Key benefits of MongoDB full-text search include:
- Performance Optimization: Advanced indexing strategies and caching for high-volume search workloads
- Relevance Intelligence: Sophisticated scoring algorithms that combine text matching with business metrics
- Multi-Language Support: Built-in language analysis, stemming, and localization capabilities
- Scalable Architecture: Distributed search across sharded collections with automatic query routing
- SQL Accessibility: Familiar SQL-style search operations through QueryLeaf for approachable development
- Production Readiness: Comprehensive monitoring, analytics, and optimization tools for enterprise deployments
Whether you're building e-commerce product search, content discovery systems, or enterprise search applications, MongoDB's text search with QueryLeaf's familiar SQL interface provides the foundation for delivering exceptional search experiences that scale with your application's growth.

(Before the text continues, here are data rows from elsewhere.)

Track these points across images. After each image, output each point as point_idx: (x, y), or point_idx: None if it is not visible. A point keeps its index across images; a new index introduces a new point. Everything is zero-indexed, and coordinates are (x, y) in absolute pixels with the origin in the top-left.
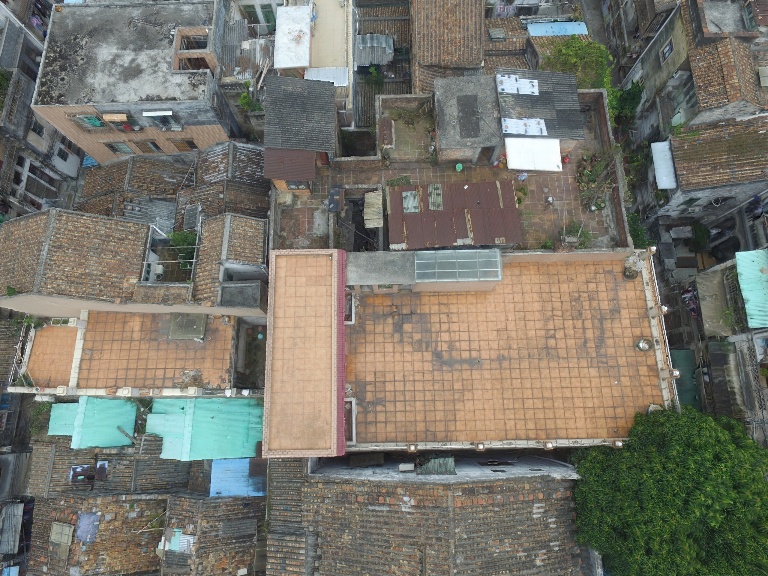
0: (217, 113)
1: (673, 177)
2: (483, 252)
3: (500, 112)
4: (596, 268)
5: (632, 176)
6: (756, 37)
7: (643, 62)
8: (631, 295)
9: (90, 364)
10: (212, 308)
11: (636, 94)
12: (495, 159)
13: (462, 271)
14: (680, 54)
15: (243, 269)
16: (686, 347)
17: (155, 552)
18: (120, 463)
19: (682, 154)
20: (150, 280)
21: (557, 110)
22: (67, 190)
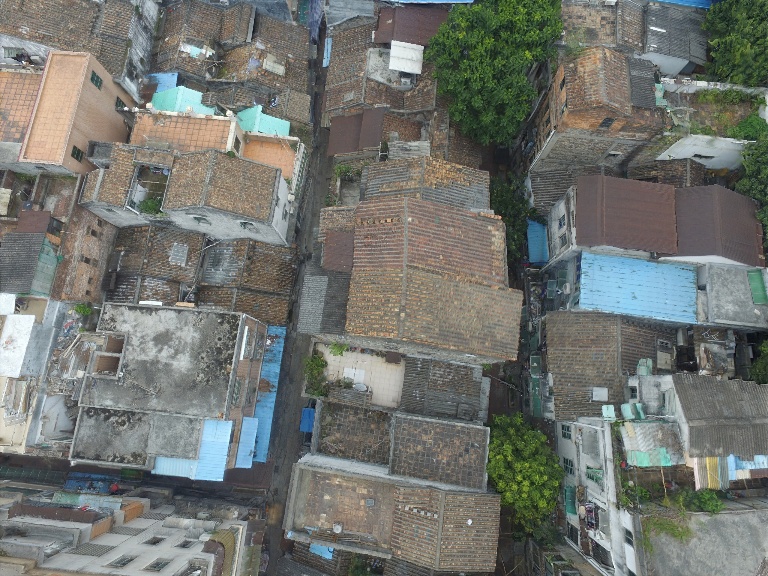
0: None
1: None
2: None
3: None
4: None
5: None
6: None
7: None
8: None
9: (223, 134)
10: None
11: None
12: None
13: None
14: None
15: None
16: None
17: None
18: None
19: None
20: None
21: None
22: None
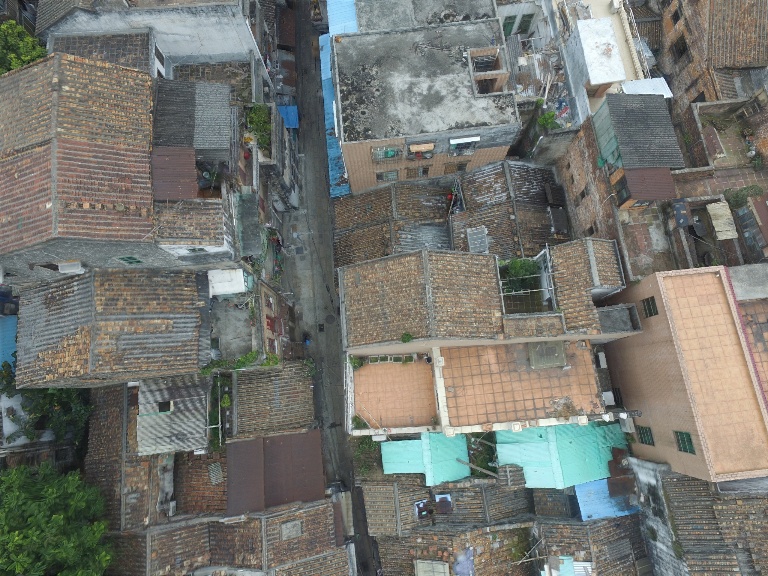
0: (518, 134)
1: None
2: None
3: None
4: None
5: None
6: None
7: None
8: None
9: (456, 401)
10: (591, 335)
11: None
12: None
13: None
14: None
15: (596, 292)
16: None
17: None
18: (463, 495)
19: None
20: None
21: None
22: (290, 221)
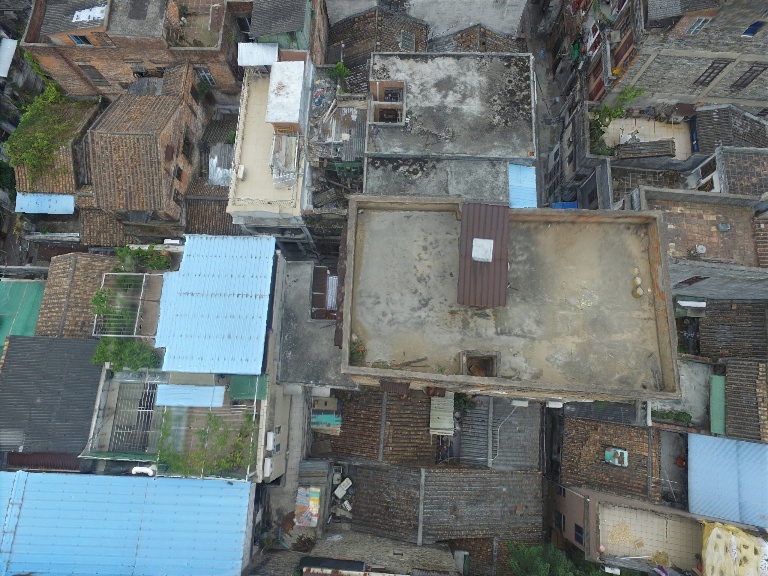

QueryLeaf Integration: QueryLeaf seamlessly translates SQL full-text search operations into optimized MongoDB text queries. Advanced search features like field weighting, language-specific analysis, and relevance scoring are accessible through familiar SQL syntax, making sophisticated search functionality approachable for SQL-oriented development teams while leveraging MongoDB's powerful text search capabilities.
The combination of MongoDB's robust search engine with SQL-familiar query patterns makes it an ideal choice for applications requiring both powerful search capabilities and familiar database interaction patterns, ensuring your search functionality can evolve with your application's complexity and scale.